Parmi ces sites, Gesher Benot Yaaqov et Evron Quarry en Israël. Il y en a aussi six en Afrique et un en Espagne.

Aucun ossement brûlé n’a été retrouvé à ces endroits – contrairement à ce qui a pu être découvert sur des sites préhistoriques plus récents, datant d’il y a plus de 400 000 ans ou moins, où des os carbonisés ont révélé que de la viande avait été rôtie.
« C’est la raison pour laquelle nous pensons que le feu était utilisé à l’époque pour protéger les tonnes de viande et de graisse que les humains chassaient, qu’ils voulaient conserver pour eux-mêmes, et pour sécher la viande afin qu’elle se conserve », explique Barkai, par exemple en fumant la viande.
Les chercheurs ont également analysé la question d’un point de vue bioénergétique, en comparant les calories brûlées pour allumer et pour entretenir les feux au gain calorique de la viande conservée.

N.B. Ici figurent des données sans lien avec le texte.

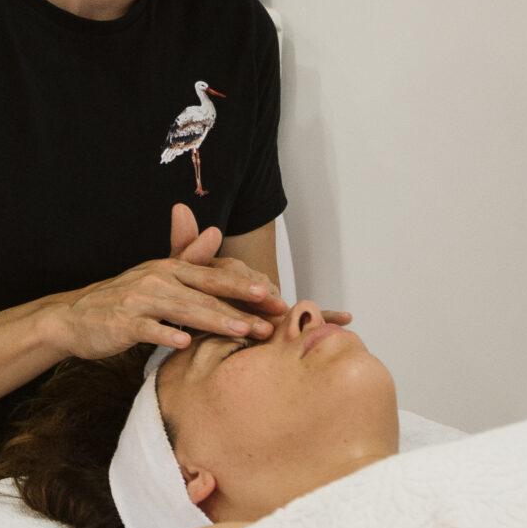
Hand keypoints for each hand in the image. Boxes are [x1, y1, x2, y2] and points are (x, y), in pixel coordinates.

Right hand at [38, 240, 283, 363]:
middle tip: (269, 322)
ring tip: (241, 331)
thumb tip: (215, 232)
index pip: (214, 277)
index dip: (245, 286)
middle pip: (205, 295)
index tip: (275, 298)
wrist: (74, 317)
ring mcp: (138, 301)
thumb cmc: (122, 299)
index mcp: (168, 268)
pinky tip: (186, 343)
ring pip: (183, 311)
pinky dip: (166, 335)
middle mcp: (156, 279)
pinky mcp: (122, 323)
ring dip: (214, 320)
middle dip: (240, 308)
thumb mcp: (156, 275)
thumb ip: (188, 256)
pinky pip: (148, 329)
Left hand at [170, 202, 350, 328]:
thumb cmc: (193, 296)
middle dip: (265, 295)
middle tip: (273, 303)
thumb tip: (180, 206)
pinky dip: (327, 315)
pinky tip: (346, 317)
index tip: (250, 286)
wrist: (204, 320)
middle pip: (261, 286)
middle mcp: (254, 282)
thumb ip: (186, 244)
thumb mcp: (185, 271)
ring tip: (298, 317)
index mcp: (232, 269)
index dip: (240, 279)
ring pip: (279, 300)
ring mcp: (269, 300)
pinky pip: (307, 315)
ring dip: (292, 308)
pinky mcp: (280, 317)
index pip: (236, 271)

« Faire du feu était très coûteux », explique Barkai. « Il fallait chercher du bois, allumer le feu et l’entretenir. La cuisson offre un apport calorique qui justifie l’utilisation du feu, du moins tant que les mégaherbivores ont existé. »

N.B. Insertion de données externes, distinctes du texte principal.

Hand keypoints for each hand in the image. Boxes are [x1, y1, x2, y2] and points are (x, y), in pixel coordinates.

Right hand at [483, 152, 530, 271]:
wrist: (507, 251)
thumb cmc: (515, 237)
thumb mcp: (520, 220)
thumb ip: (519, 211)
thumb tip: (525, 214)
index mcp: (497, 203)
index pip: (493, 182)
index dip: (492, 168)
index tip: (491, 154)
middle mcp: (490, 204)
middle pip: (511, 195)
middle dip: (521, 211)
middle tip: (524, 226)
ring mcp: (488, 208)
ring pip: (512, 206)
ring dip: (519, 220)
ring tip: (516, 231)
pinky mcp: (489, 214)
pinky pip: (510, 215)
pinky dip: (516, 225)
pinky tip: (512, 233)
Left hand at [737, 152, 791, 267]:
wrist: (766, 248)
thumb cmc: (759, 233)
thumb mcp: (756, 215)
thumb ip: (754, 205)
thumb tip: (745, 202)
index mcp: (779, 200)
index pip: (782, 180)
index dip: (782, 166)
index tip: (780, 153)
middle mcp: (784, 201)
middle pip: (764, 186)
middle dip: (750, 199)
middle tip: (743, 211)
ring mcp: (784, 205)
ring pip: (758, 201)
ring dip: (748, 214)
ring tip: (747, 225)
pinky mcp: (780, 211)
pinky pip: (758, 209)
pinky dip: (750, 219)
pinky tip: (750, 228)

Selon Barkai, les grands animaux constituaient une riche source de graisse, un nutriment très prisé que les premiers humains cherchaient à consommer sous sa forme naturelle.
« Les premiers humains étaient férus de graisse et il n’était donc pas logique de rôtir la viande, car cela réduisait considérablement la teneur en graisse », explique-t-il.
Utiliser le feu pour fumer ou sécher la viande était le moyen le plus efficace de conserver autant de graisse que possible.
« Ce n’est qu’après l’extinction des grands animaux sauvages qu’il est devenu plus logique d’utiliser le feu pour rôtir la viande et pour la rendre plus digeste », note Barkai.
Interrogé sur la possibilité de conserver la viande pendant de longues périodes sans utiliser le feu, Barkai répond que d’autres méthodes étaient susceptibles d’exister. Elles étaient toutefois limitées aux régions plus froides où la viande pouvait être réfrigérée d’une manière ou d’une autre.
« Le Levant et l’Afrique ont toujours été des régions chaudes », fait-il remarquer. « En théorie, ils auraient pu essayer de sécher la viande au soleil, mais ils auraient dû la couper en tranches très fines, ce qui n’aurait pas été pratique ».
Selon Barkai, les premiers humains n’avaient commencé à chasser les mégaherbivores qu’après avoir découvert comment conserver leur viande.
« Nous savons que les chasseurs-cueilleurs modernes utilisaient chaque calorie qu’ils pouvaient tirer des animaux qu’ils chassaient », explique-t-il. « Ils ne gaspillaient rien, non seulement pour des raisons pratiques mais aussi pour des raisons perceptuelles – dans le cadre de leur relation au monde, qui reposait sur un système de croyances animiste où il fallait traiter le monde avec respect pour qu’il puisse continuer à donner tout ce dont ils avaient besoin ».
« Nous pensons que ce concept est très ancien », ajoute Barkai. « Les premiers humains ne chassaient donc les mégaherbivores que lorsqu’ils étaient capables d’utiliser tout ce qu’ils contenaient ».
Si les preuves d’un tel fait sont rares, le chercheur pense également qu’une fois le feu allumé, les premiers humains l’utilisaient peut-être aussi pour rôtir des aliments.
« Un site, Gesher Benot Yaaqov, présente des traces qui nous laissent penser que du poisson y était rôti », note Barkai. « Nous avons suggéré que, dans la mesure où le feu était déjà utilisé sur ce site pour protéger la viande, ses anciens habitants l’utilisaient également pour rôtir du poisson. Mais il s’agit d’un cas très inhabituel ».